━━━ DATA SUPPLIED

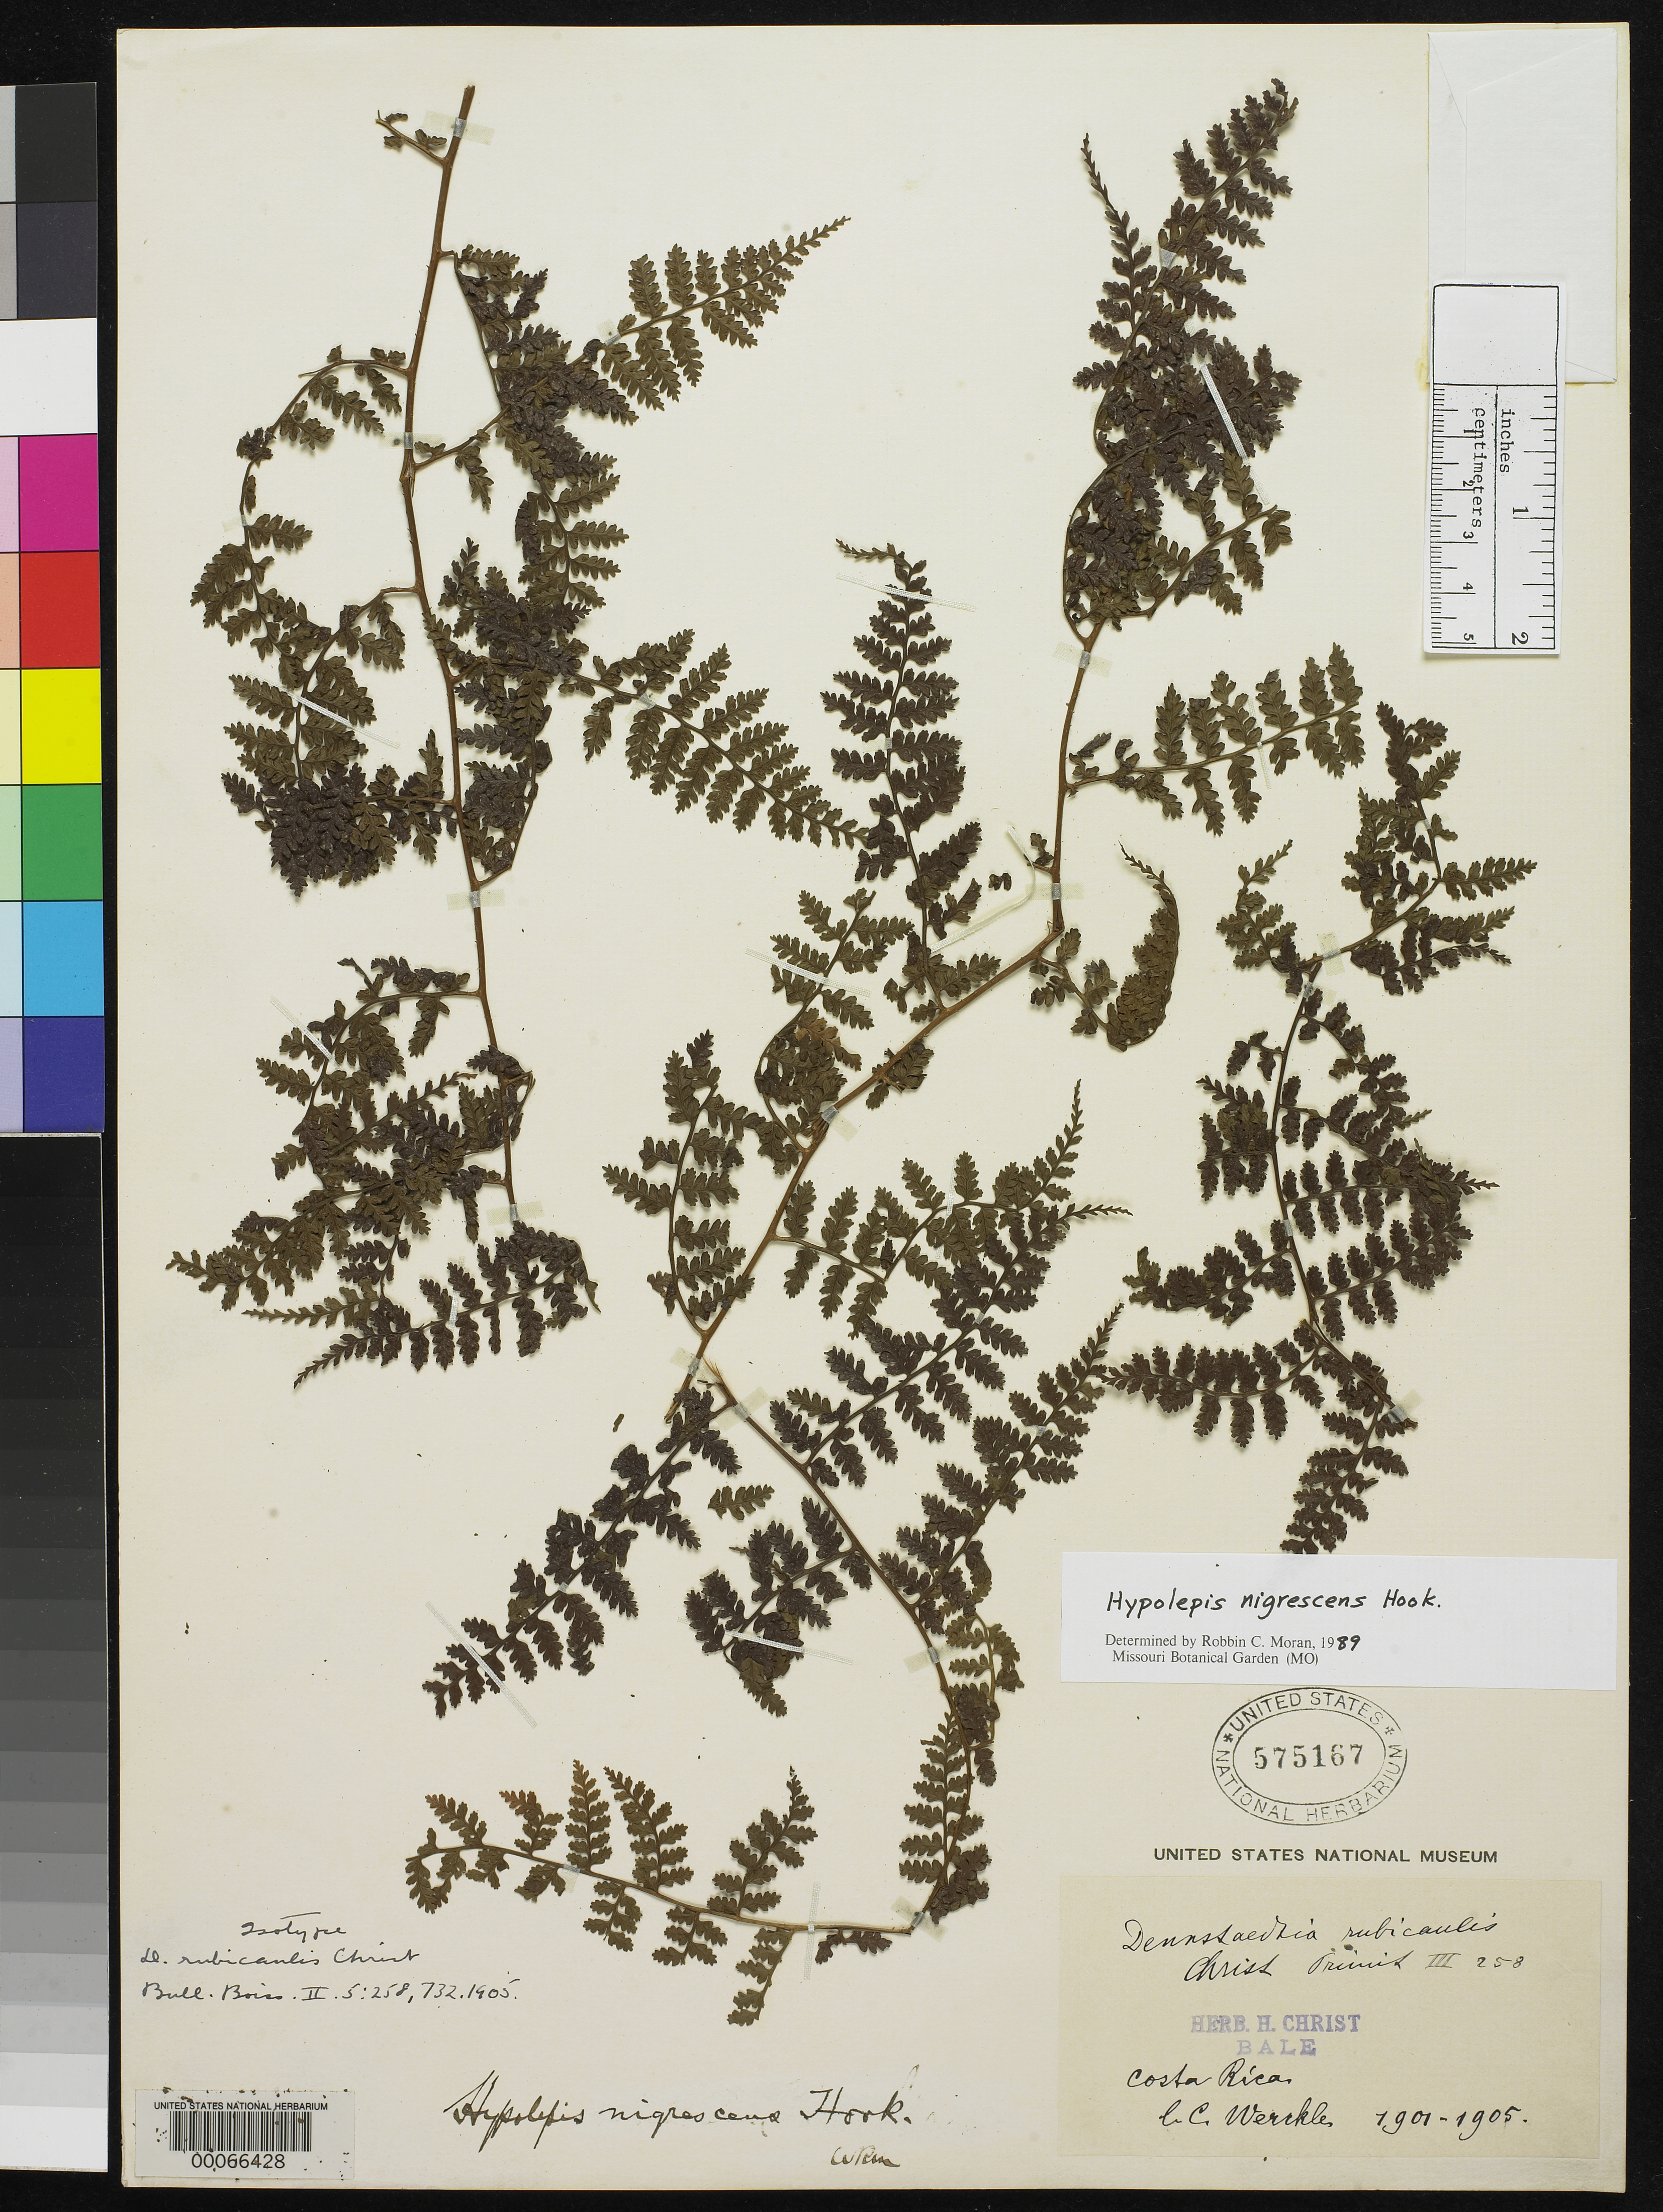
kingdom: Plantae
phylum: Tracheophyta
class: Polypodiopsida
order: Polypodiales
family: Dennstaedtiaceae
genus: Dennstaedtia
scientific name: Dennstaedtia rubicaulis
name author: Christ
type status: Isotype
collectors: C. C Wercklé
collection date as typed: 1901 to -- --- 1905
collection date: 1901/1905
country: Costa Rica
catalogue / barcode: US 575167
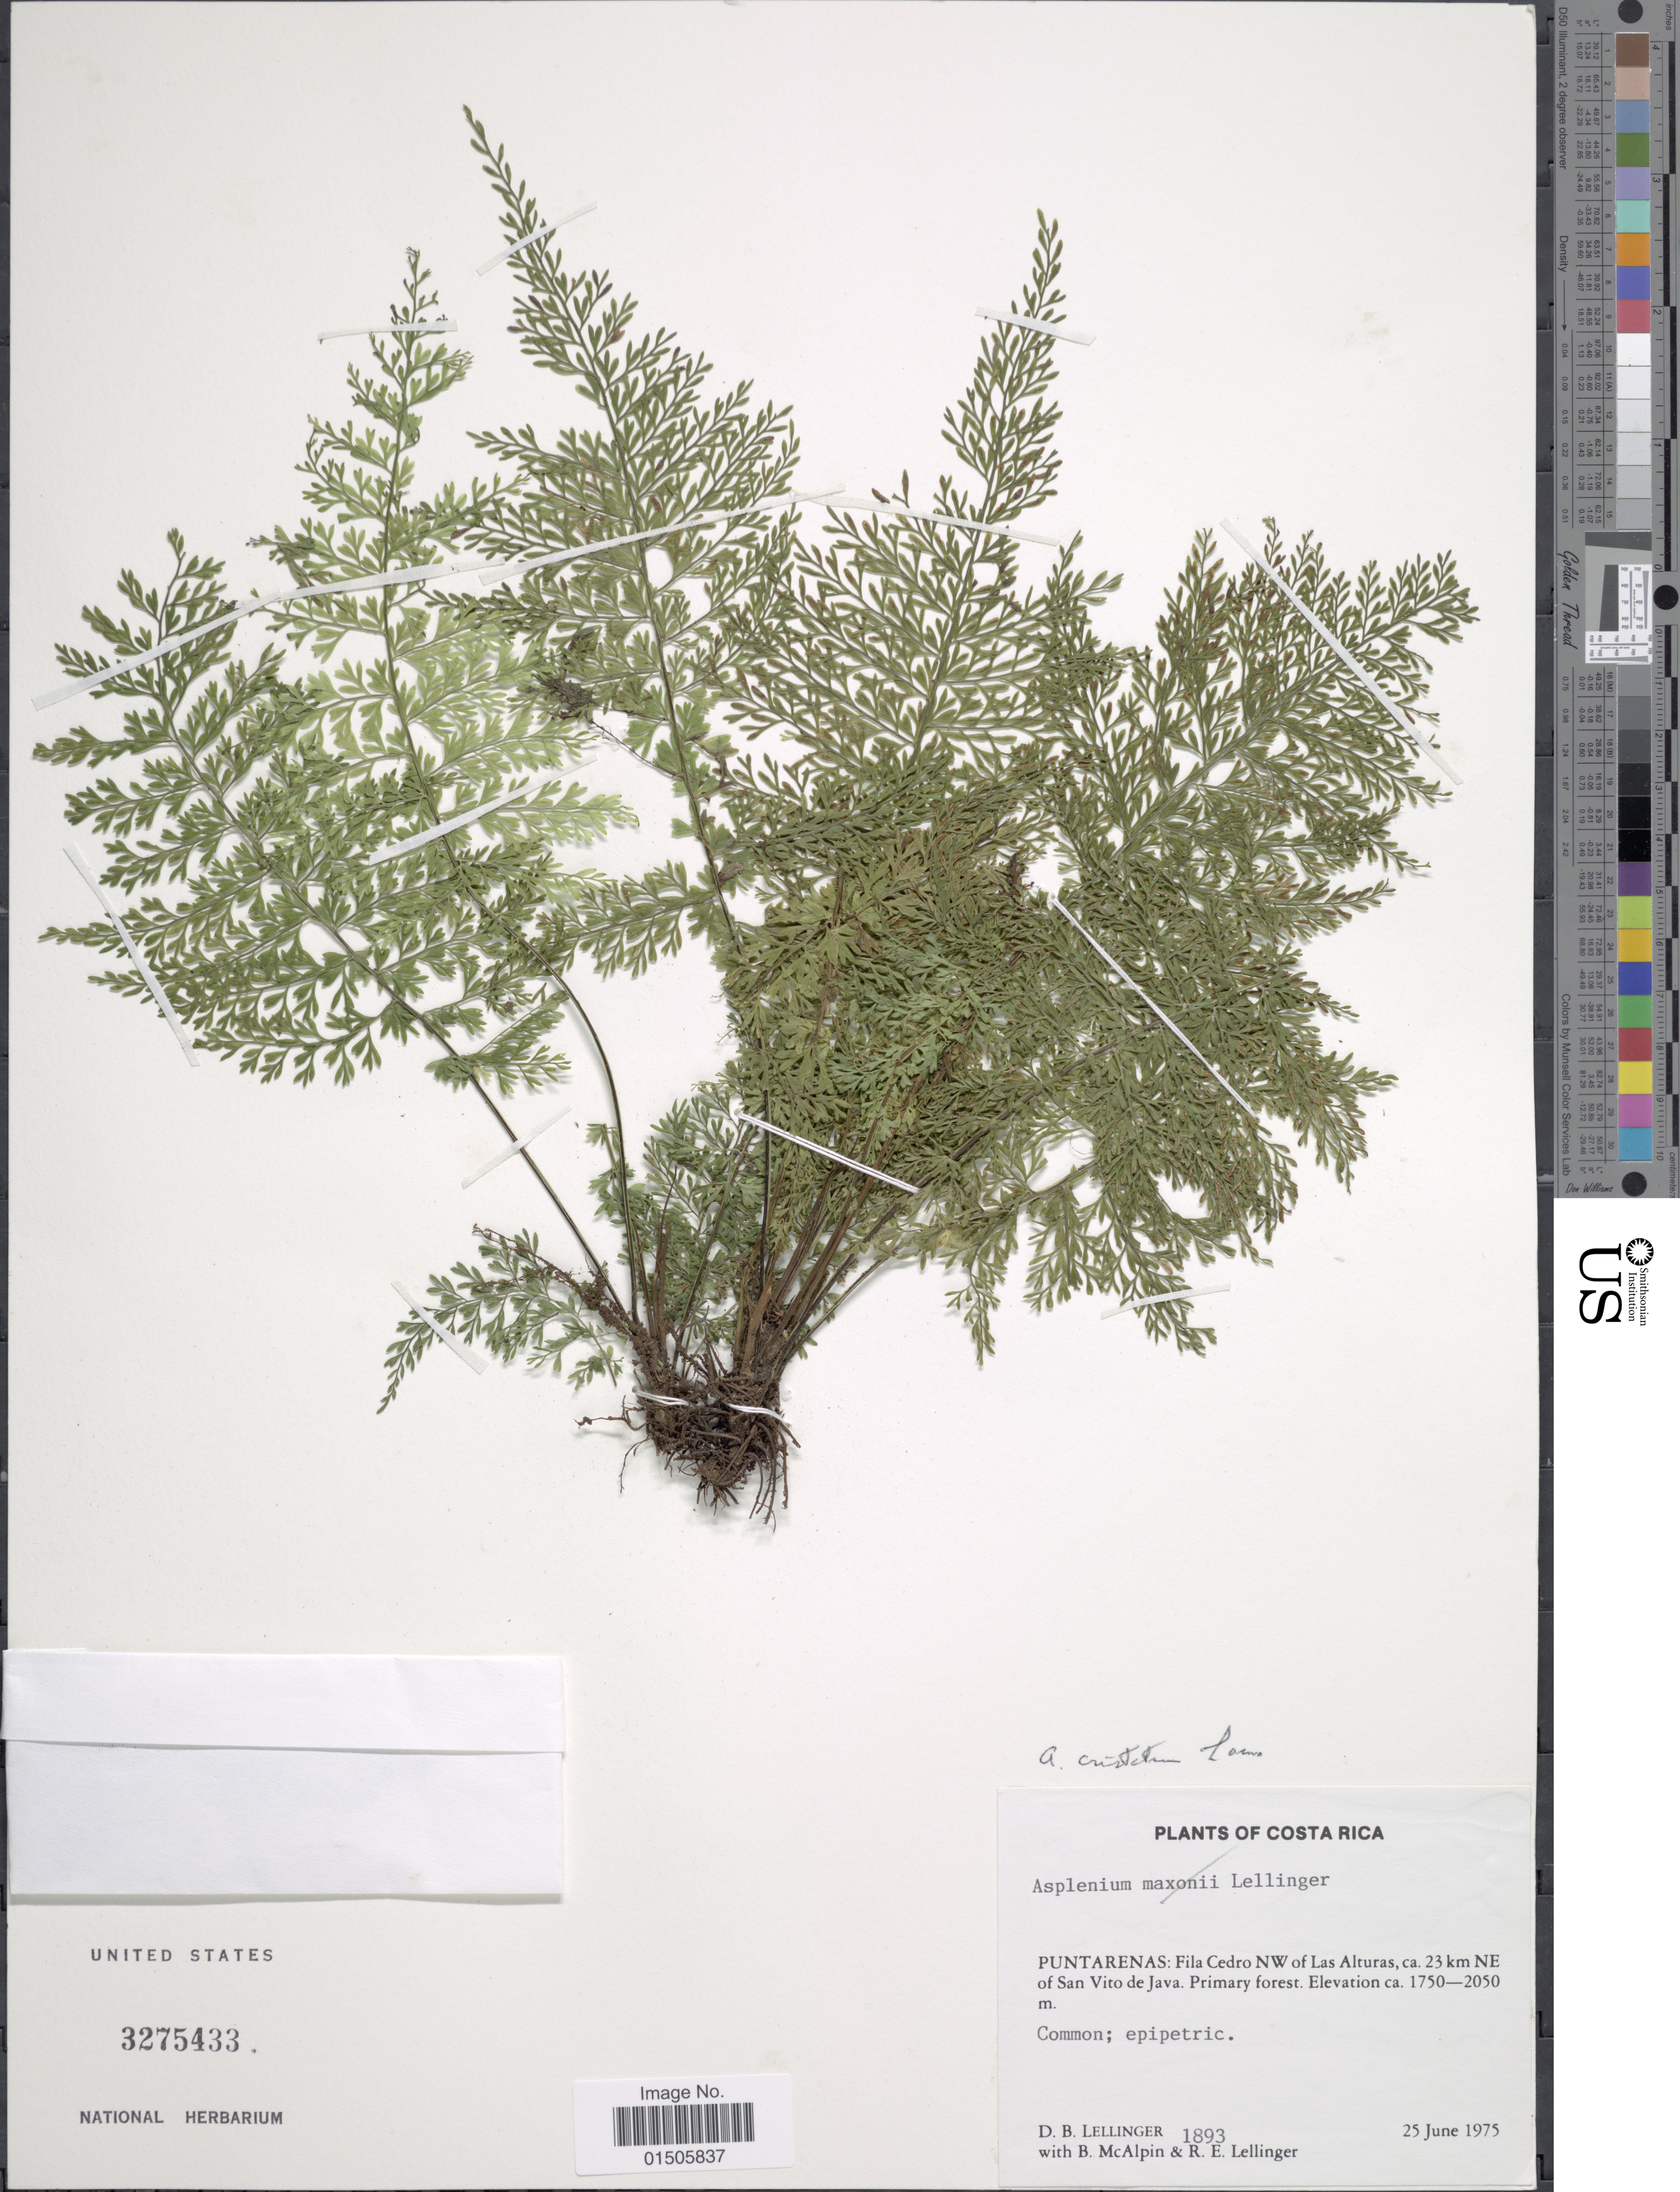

━━━━━━

YOUR GOAL |
Edit the items above so that "collectors" reads "collected by" everywhere and nothing else changes, and leave out the pictures when you write them out again.

FULL OUTPUT |
kingdom: Plantae
phylum: Tracheophyta
class: Polypodiopsida
order: Polypodiales
family: Dennstaedtiaceae
genus: Dennstaedtia
scientific name: Dennstaedtia rubicaulis
name author: Christ
type status: Isotype
collected by: C. C Wercklé
collection date as typed: 1901 to -- --- 1905
collection date: 1901/1905
country: Costa Rica
catalogue / barcode: US 575167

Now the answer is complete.